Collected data
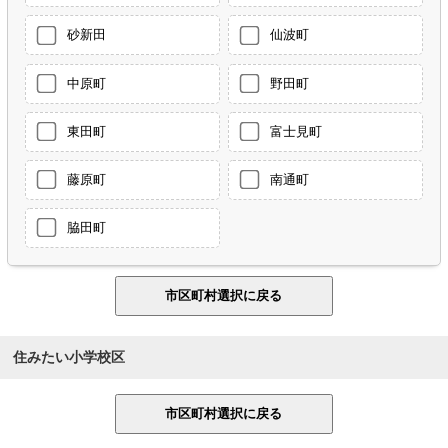
砂新田
仙波町
中原町
野田町
東田町
富士見町
藤原町
南通町
脇田町
住みたい小学校区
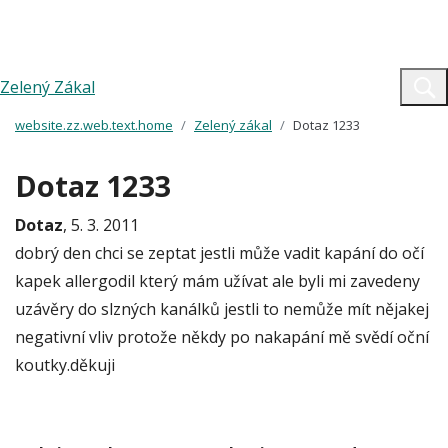
Zelený Zákal
website.zz.web.text.home
Zelený zákal
Dotaz 1233
Dotaz 1233
Dotaz
, 5. 3. 2011
dobrý den chci se zeptat jestli může vadit kapání do očí
kapek allergodil který mám užívat ale byli mi zavedeny
uzávěry do slzných kanálků jestli to nemůže mít nějakej
negativní vliv protože někdy po nakapání mě svědí oční
koutky.děkuji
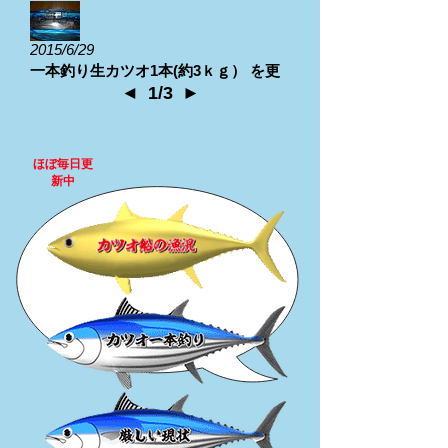
を開始しました
2015/6/29
一本釣り生カツオ1本(約3ｋｇ） を更
新しました
◄
1/3
►
ほぼ毎日更
新中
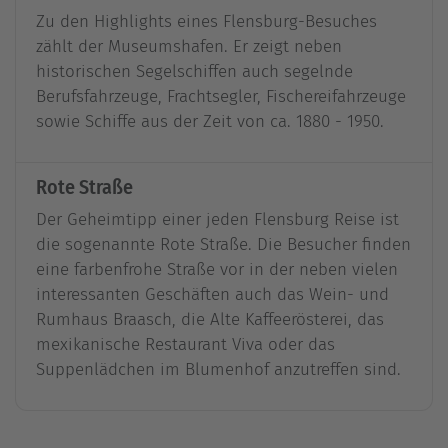
Zu den Highlights eines Flensburg-Besuches
zählt der Museumshafen. Er zeigt neben
historischen Segelschiffen auch segelnde
Berufsfahrzeuge, Frachtsegler, Fischereifahrzeuge
sowie Schiffe aus der Zeit von ca. 1880 - 1950.
Rote Straße
Der Geheimtipp einer jeden Flensburg Reise ist
die sogenannte Rote Straße. Die Besucher finden
eine farbenfrohe Straße vor in der neben vielen
interessanten Geschäften auch das Wein- und
Rumhaus Braasch, die Alte Kaffeerösterei, das
mexikanische Restaurant Viva oder das
Suppenlädchen im Blumenhof anzutreffen sind.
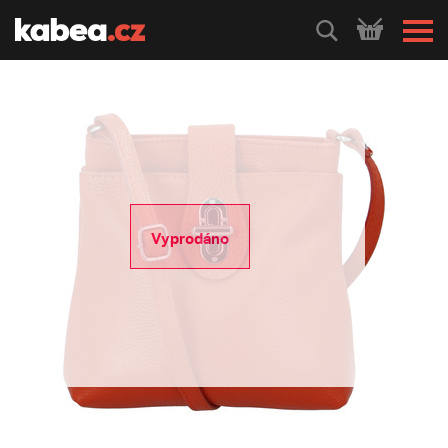
HLEDEJ
Vyprodáno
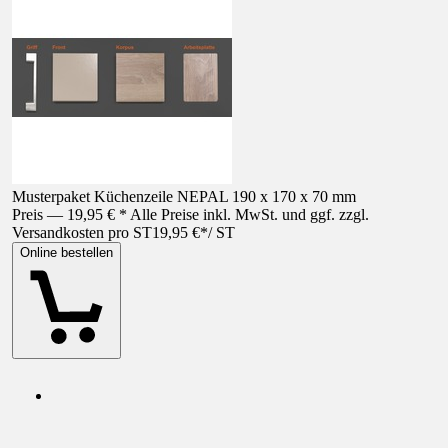
Musterpaket Küchenzeile NEPAL 190 x 170 x 70 mm
Preis — 19,95 € * Alle Preise inkl. MwSt. und ggf. zzgl.
Versandkosten pro ST
19,95 €
*
/
ST
Online bestellen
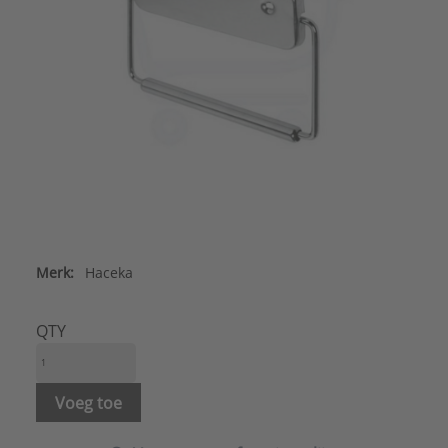
Merk:
Haceka
QTY
Voeg toe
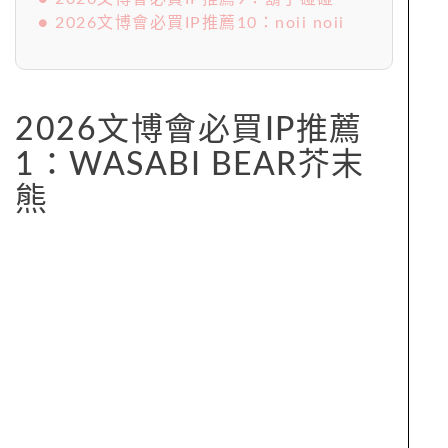
● 2026文博會必買IP推薦10：noii noii
2026文博會必買IP推薦
1：WASABI BEAR芥末
熊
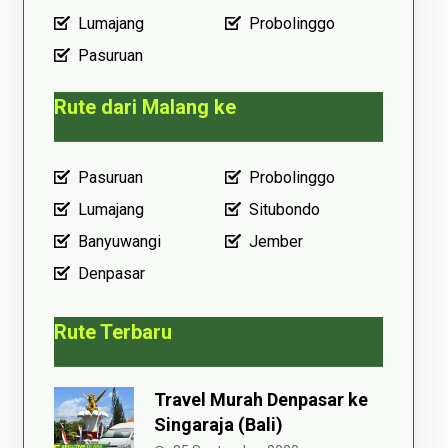
Lumajang
Probolinggo
Pasuruan
Rute dari Malang ke
Pasuruan
Probolinggo
Lumajang
Situbondo
Banyuwangi
Jember
Denpasar
Rute Terbaru
Travel Murah Denpasar ke
Singaraja (Bali)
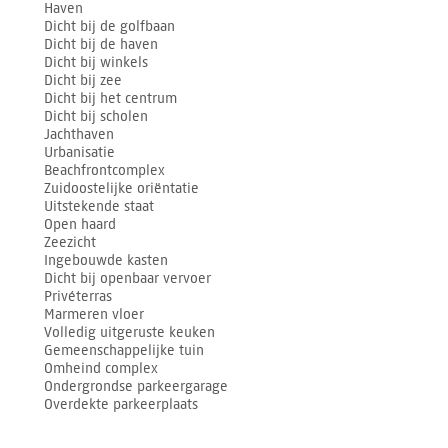
Haven
Dicht bij de golfbaan
Dicht bij de haven
Dicht bij winkels
Dicht bij zee
Dicht bij het centrum
Dicht bij scholen
Jachthaven
Urbanisatie
Beachfrontcomplex
Zuidoostelijke oriëntatie
Uitstekende staat
Open haard
Zeezicht
Ingebouwde kasten
Dicht bij openbaar vervoer
Privéterras
Marmeren vloer
Volledig uitgeruste keuken
Gemeenschappelijke tuin
Omheind complex
Ondergrondse parkeergarage
Overdekte parkeerplaats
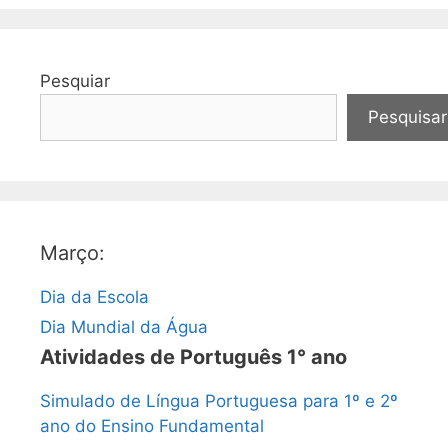
Pesquiar
Pesquisar
Março:
Dia da Escola
Dia Mundial da Água
Atividades de Português 1° ano
Simulado de Língua Portuguesa para 1º e 2º
ano do Ensino Fundamental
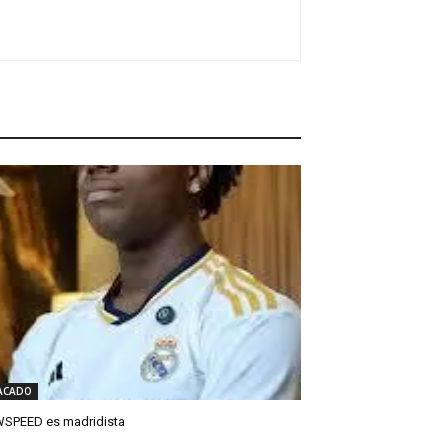
ACADO
SPEED es madridista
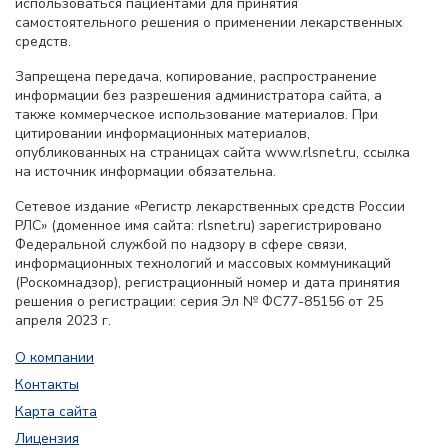
использоваться пациентами для принятия
самостоятельного решения о применении лекарственных
средств.
Запрещена передача, копирование, распространение
информации без разрешения администратора сайта, а
также коммерческое использование материалов. При
цитировании информационных материалов,
опубликованных на страницах сайта www.rlsnet.ru, ссылка
на источник информации обязательна.
Сетевое издание «Регистр лекарственных средств России
РЛС» (доменное имя сайта: rlsnet.ru) зарегистрировано
Федеральной службой по надзору в сфере связи,
информационных технологий и массовых коммуникаций
(Роскомнадзор), регистрационный номер и дата принятия
решения о регистрации: серия Эл № ФС77-85156 от 25
апреля 2023 г.
О компании
Контакты
Карта сайта
Лицензия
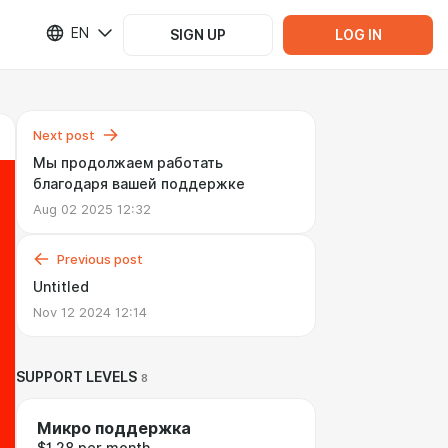
EN
SIGN UP
LOG IN
Next post
Мы продолжаем работать
благодаря вашей поддержке
Aug 02 2025 12:32
Previous post
Untitled
Nov 12 2024 12:14
SUPPORT LEVELS
8
Микро поддержка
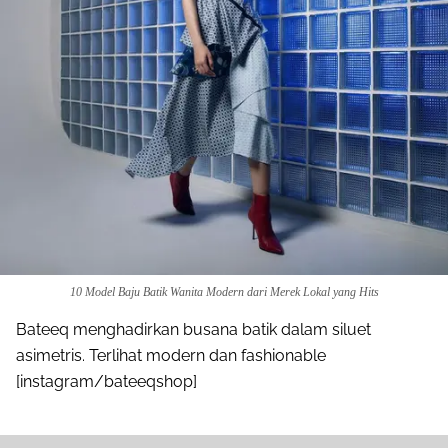
10 Model Baju Batik Wanita Modern dari Merek Lokal yang Hits
Bateeq menghadirkan busana batik dalam siluet
asimetris. Terlihat modern dan fashionable
[instagram/bateeqshop]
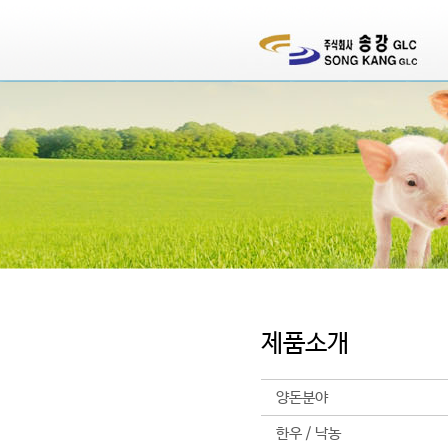
제품소개
양돈분야
한우 / 낙농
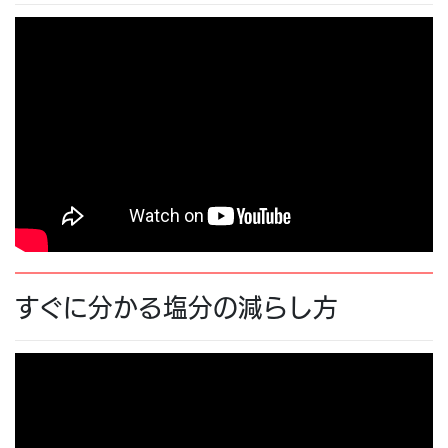
4.
糖尿病教室 メトホルミンの温故知新
5.
神経障害
6.
ウォーキングの極意
7.
どうする”誘惑”カメーカメー対策
8.
2型糖尿病の新しい薬について
9.
あなたの足、いつみますか・・・?! 今でしょう!!
10.
すぐに分かるカリウム～摂取して欲しい人・制限
すぐに分かる塩分の減らし方
してほしい人 あなたはどっち？～
11.
「糖尿病」って何？
12.
糖尿病に関連した検査の話・旬の野菜簡単クッキ
ング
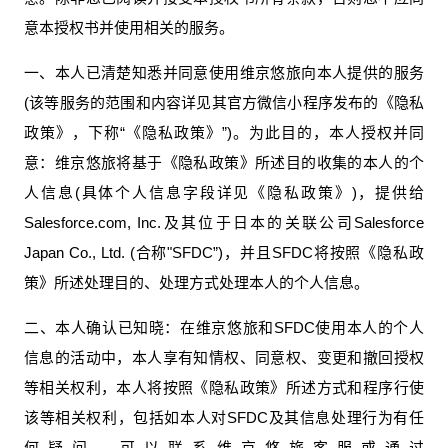
意本授权书并使用相关的服务。
一、本人已清楚知悉并同意使用维京悠旅向本人提供的服务
(该等服务的范围和内容详见其官方微信小程序发布的《隐私
政策》，下称“《隐私政策》”)。为此目的，本人授权并同
意：维京悠旅将基于《隐私政策》所述目的收集的本人的个
人信息(具体个人信息字段详见《隐私政策》)，提供给
Salesforce.com, Inc.及其位于日本的关联公司Salesforce
Japan Co., Ltd. (合称"SFDC”)，并且SFDC将按照《隐私政
策》所述处理目的、处理方式处理本人的个人信息。
二、本人确认已知晓：在维京悠旅和SFDC使用本人的个人
信息的活动中，本人享有知情权、同意权、变更和撤回授权
等相关权利，本人将按照《隐私政策》所述方式和程序行使
该等相关权利，包括如本人对SFDC及其信息处理行为有任
何疑问，可以联系维京悠旅客服或通过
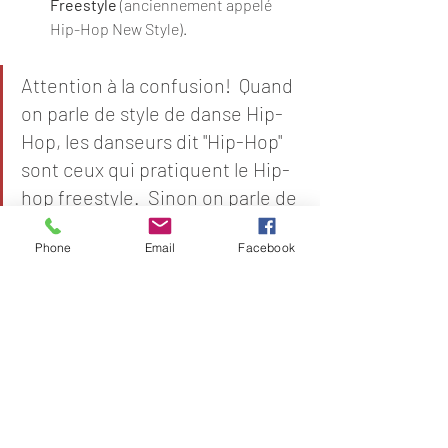
Freestyle
 (anciennement appelé 
Hip-Hop New Style). 
Attention à la confusion!  Quand 
on parle de style de danse Hip-
Hop, les danseurs dit "Hip-Hop" 
sont ceux qui pratiquent le Hip-
hop freestyle.  Sinon on parle de 
Bboy/Breakeur, Lockeur ou 
Phone
Email
Facebook
Poppeur. 
Dernière précision, la culture Hip-Hop 
fait partie de la grande famille des 
Cultures Urbaines. Mais, dans ce sens, 
les autres pratiques des cultures 
urbaines ne sont pas classifiées "Hip-
Hop". Comme par exemple le skateboard, 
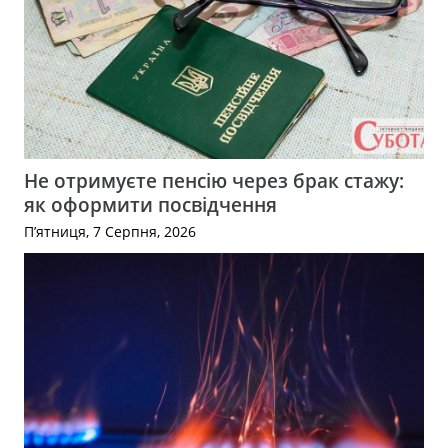
Не отримуєте пенсію через брак стажу:
як оформити посвідчення
П’ятниця, 7 Серпня, 2026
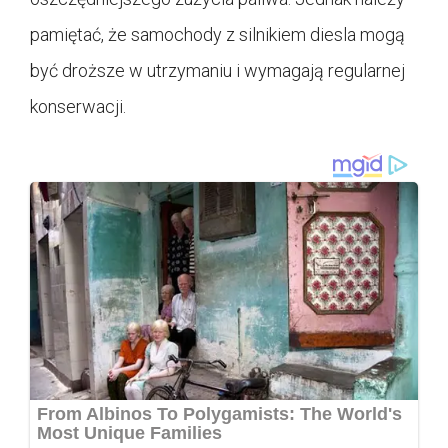
pamiętać, że samochody z silnikiem diesla mogą
być droższe w utrzymaniu i wymagają regularnej
konserwacji.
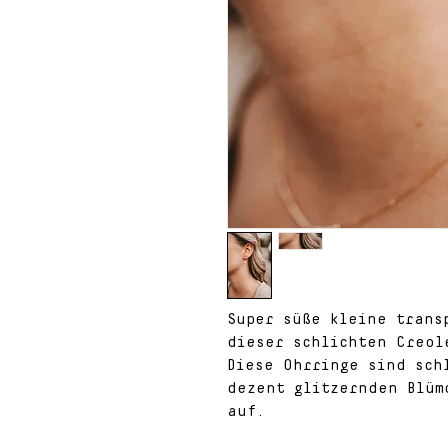
Super süße kleine trans
dieser schlichten Creol
Diese Ohrringe sind sch
dezent glitzernden Blüm
auf.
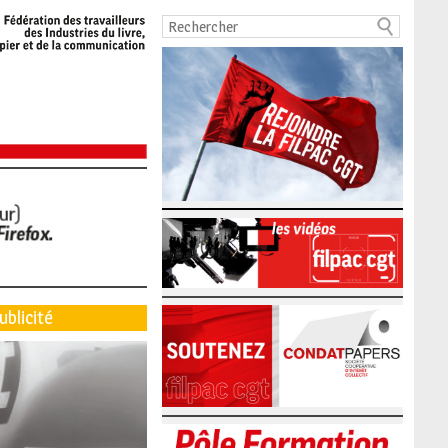
ublicité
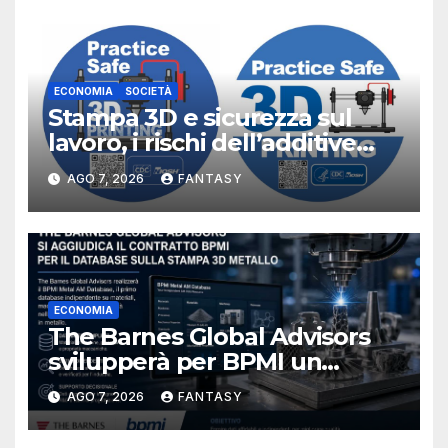
ECONOMIA
SOCIETÀ
Stampa 3D e sicurezza sul
lavoro, i rischi dell’additive
manufacturing secondo
AGO 7, 2026
FANTASY
NIOSH
ECONOMIA
The Barnes Global Advisors
svilupperà per BPMI un
database per la stampa 3D
AGO 7, 2026
FANTASY
metallica destinata alla filiera
navale statunitense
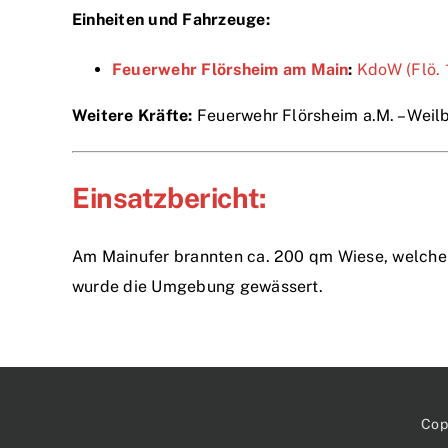
Einheiten und Fahrzeuge:
Feuerwehr Flörsheim am Main
:
KdoW (Flö. 
Weitere Kräfte:
Feuerwehr Flörsheim a.M. – Weilb
Einsatzbericht:
Am Mainufer brannten ca. 200 qm Wiese, welche
wurde die Umgebung gewässert.
Cop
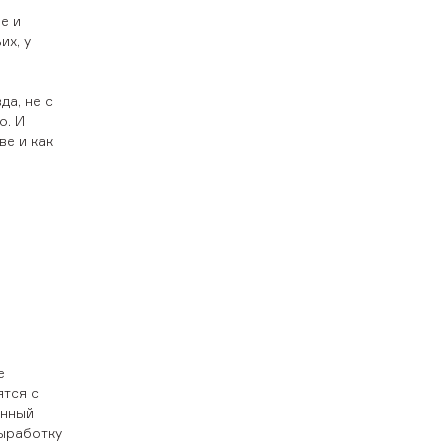
е и
их, у
да, не с
о. И
ве и как
е
ятся с
анный
выработку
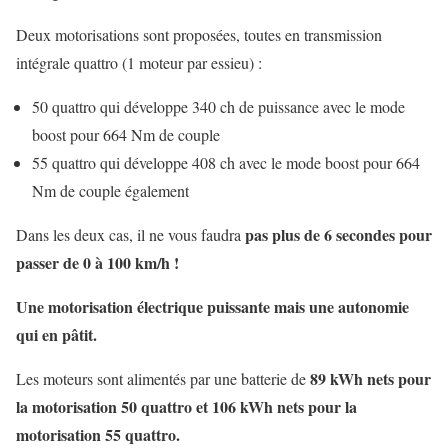
Deux motorisations sont proposées, toutes en transmission
intégrale quattro (1 moteur par essieu) :
50 quattro qui développe 340 ch de puissance avec le mode
boost pour 664 Nm de couple
55 quattro qui développe 408 ch avec le mode boost pour 664
Nm de couple également
pas plus de 6 secondes pour
Dans les deux cas, il ne vous faudra
passer de 0 à 100 km/h !
Une motorisation électrique puissante mais une autonomie
qui en pâtit.
89 kWh nets pour
Les moteurs sont alimentés par une batterie de
la motorisation 50 quattro et 106 kWh nets pour la
motorisation 55 quattro.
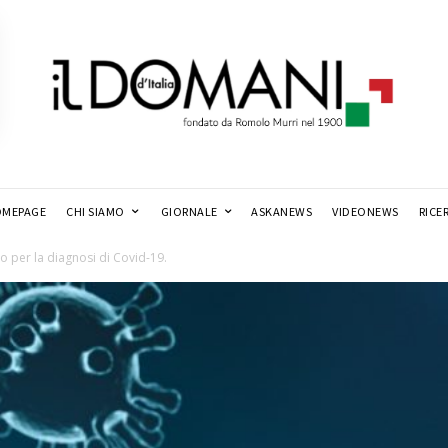
MEPAGE
CHI SIAMO
GIORNALE
ASKANEWS
VIDEONEWS
RICE
o per la diagnosi di Covid-19.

_AIM OF THE EXERCISE:_ Wherever the word "сайта" appears in a line of the data, copy that line.

_RESPONSE TO THE EXERCISE:_
информации без разрешения администратора сайта, а
опубликованных на страницах сайта www.rlsnet.ru, ссылка
РЛС» (доменное имя сайта: rlsnet.ru) зарегистрировано
Карта сайта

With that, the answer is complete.